■ Exercise requirements
Copy out the material below word for word, keeping every line unchanged.
━━━━━━
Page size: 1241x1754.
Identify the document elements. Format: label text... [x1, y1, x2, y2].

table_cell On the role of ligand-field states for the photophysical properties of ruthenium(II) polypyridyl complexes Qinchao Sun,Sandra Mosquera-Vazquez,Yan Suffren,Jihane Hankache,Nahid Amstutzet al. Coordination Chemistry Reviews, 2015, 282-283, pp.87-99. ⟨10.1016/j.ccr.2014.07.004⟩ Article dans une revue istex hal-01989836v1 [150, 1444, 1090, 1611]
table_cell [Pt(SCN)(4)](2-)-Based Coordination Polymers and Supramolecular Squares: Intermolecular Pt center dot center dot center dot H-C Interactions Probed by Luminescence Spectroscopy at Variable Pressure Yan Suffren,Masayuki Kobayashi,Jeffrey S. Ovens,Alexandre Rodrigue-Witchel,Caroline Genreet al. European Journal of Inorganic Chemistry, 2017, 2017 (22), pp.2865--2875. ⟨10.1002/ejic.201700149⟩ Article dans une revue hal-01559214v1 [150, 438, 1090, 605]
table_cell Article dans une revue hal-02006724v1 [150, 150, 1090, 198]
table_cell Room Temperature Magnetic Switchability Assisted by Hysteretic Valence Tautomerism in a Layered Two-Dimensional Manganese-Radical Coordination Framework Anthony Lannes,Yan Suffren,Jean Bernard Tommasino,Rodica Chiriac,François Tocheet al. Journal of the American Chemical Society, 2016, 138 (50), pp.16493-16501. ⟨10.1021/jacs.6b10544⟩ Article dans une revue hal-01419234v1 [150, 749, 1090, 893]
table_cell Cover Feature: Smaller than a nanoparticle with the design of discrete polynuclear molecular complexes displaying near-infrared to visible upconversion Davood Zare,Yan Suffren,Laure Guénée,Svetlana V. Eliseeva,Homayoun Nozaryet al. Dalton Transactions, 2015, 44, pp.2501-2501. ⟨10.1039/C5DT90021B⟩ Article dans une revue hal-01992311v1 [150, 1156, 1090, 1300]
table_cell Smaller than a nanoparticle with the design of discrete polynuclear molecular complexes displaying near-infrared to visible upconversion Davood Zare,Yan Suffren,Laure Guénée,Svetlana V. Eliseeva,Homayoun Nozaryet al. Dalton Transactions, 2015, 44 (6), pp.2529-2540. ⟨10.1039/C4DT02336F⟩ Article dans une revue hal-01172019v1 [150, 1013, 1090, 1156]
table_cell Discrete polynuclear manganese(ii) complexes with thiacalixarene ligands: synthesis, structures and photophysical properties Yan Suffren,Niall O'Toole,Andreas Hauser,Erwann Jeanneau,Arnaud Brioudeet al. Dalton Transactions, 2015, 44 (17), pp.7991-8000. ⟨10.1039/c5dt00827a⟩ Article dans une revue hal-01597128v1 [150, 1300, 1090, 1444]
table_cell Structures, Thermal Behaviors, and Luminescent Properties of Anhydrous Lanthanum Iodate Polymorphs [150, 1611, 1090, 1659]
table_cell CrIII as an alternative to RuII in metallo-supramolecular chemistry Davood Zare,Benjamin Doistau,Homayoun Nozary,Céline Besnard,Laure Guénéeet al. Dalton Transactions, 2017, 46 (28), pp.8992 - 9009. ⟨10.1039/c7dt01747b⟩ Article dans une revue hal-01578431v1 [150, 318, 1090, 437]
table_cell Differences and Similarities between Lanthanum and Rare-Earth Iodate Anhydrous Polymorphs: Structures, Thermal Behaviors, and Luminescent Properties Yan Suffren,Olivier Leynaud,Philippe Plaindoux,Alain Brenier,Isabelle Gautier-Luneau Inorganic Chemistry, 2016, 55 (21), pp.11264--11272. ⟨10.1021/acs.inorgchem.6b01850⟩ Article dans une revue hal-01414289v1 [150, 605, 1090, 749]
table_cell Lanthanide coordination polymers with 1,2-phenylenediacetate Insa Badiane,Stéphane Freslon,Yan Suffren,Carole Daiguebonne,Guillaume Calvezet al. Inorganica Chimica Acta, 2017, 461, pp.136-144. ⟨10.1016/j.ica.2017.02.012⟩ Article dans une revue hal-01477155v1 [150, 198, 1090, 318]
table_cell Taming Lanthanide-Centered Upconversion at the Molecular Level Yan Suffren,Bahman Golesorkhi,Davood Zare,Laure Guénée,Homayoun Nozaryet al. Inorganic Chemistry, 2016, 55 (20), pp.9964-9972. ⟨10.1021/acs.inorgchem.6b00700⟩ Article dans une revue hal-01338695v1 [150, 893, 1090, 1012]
━━━━━━
■ Complete response
Page size: 1241x1754.
Identify the document elements. Format: label text... [x1, y1, x2, y2].

table_cell On the role of ligand-field states for the photophysical properties of ruthenium(II) polypyridyl complexes Qinchao Sun,Sandra Mosquera-Vazquez,Yan Suffren,Jihane Hankache,Nahid Amstutzet al. Coordination Chemistry Reviews, 2015, 282-283, pp.87-99. ⟨10.1016/j.ccr.2014.07.004⟩ Article dans une revue istex hal-01989836v1 [150, 1444, 1090, 1611]
table_cell [Pt(SCN)(4)](2-)-Based Coordination Polymers and Supramolecular Squares: Intermolecular Pt center dot center dot center dot H-C Interactions Probed by Luminescence Spectroscopy at Variable Pressure Yan Suffren,Masayuki Kobayashi,Jeffrey S. Ovens,Alexandre Rodrigue-Witchel,Caroline Genreet al. European Journal of Inorganic Chemistry, 2017, 2017 (22), pp.2865--2875. ⟨10.1002/ejic.201700149⟩ Article dans une revue hal-01559214v1 [150, 438, 1090, 605]
table_cell Article dans une revue hal-02006724v1 [150, 150, 1090, 198]
table_cell Room Temperature Magnetic Switchability Assisted by Hysteretic Valence Tautomerism in a Layered Two-Dimensional Manganese-Radical Coordination Framework Anthony Lannes,Yan Suffren,Jean Bernard Tommasino,Rodica Chiriac,François Tocheet al. Journal of the American Chemical Society, 2016, 138 (50), pp.16493-16501. ⟨10.1021/jacs.6b10544⟩ Article dans une revue hal-01419234v1 [150, 749, 1090, 893]
table_cell Cover Feature: Smaller than a nanoparticle with the design of discrete polynuclear molecular complexes displaying near-infrared to visible upconversion Davood Zare,Yan Suffren,Laure Guénée,Svetlana V. Eliseeva,Homayoun Nozaryet al. Dalton Transactions, 2015, 44, pp.2501-2501. ⟨10.1039/C5DT90021B⟩ Article dans une revue hal-01992311v1 [150, 1156, 1090, 1300]
table_cell Smaller than a nanoparticle with the design of discrete polynuclear molecular complexes displaying near-infrared to visible upconversion Davood Zare,Yan Suffren,Laure Guénée,Svetlana V. Eliseeva,Homayoun Nozaryet al. Dalton Transactions, 2015, 44 (6), pp.2529-2540. ⟨10.1039/C4DT02336F⟩ Article dans une revue hal-01172019v1 [150, 1013, 1090, 1156]
table_cell Discrete polynuclear manganese(ii) complexes with thiacalixarene ligands: synthesis, structures and photophysical properties Yan Suffren,Niall O'Toole,Andreas Hauser,Erwann Jeanneau,Arnaud Brioudeet al. Dalton Transactions, 2015, 44 (17), pp.7991-8000. ⟨10.1039/c5dt00827a⟩ Article dans une revue hal-01597128v1 [150, 1300, 1090, 1444]
table_cell Structures, Thermal Behaviors, and Luminescent Properties of Anhydrous Lanthanum Iodate Polymorphs [150, 1611, 1090, 1659]
table_cell CrIII as an alternative to RuII in metallo-supramolecular chemistry Davood Zare,Benjamin Doistau,Homayoun Nozary,Céline Besnard,Laure Guénéeet al. Dalton Transactions, 2017, 46 (28), pp.8992 - 9009. ⟨10.1039/c7dt01747b⟩ Article dans une revue hal-01578431v1 [150, 318, 1090, 437]
table_cell Differences and Similarities between Lanthanum and Rare-Earth Iodate Anhydrous Polymorphs: Structures, Thermal Behaviors, and Luminescent Properties Yan Suffren,Olivier Leynaud,Philippe Plaindoux,Alain Brenier,Isabelle Gautier-Luneau Inorganic Chemistry, 2016, 55 (21), pp.11264--11272. ⟨10.1021/acs.inorgchem.6b01850⟩ Article dans une revue hal-01414289v1 [150, 605, 1090, 749]
table_cell Lanthanide coordination polymers with 1,2-phenylenediacetate Insa Badiane,Stéphane Freslon,Yan Suffren,Carole Daiguebonne,Guillaume Calvezet al. Inorganica Chimica Acta, 2017, 461, pp.136-144. ⟨10.1016/j.ica.2017.02.012⟩ Article dans une revue hal-01477155v1 [150, 198, 1090, 318]
table_cell Taming Lanthanide-Centered Upconversion at the Molecular Level Yan Suffren,Bahman Golesorkhi,Davood Zare,Laure Guénée,Homayoun Nozaryet al. Inorganic Chemistry, 2016, 55 (20), pp.9964-9972. ⟨10.1021/acs.inorgchem.6b00700⟩ Article dans une revue hal-01338695v1 [150, 893, 1090, 1012]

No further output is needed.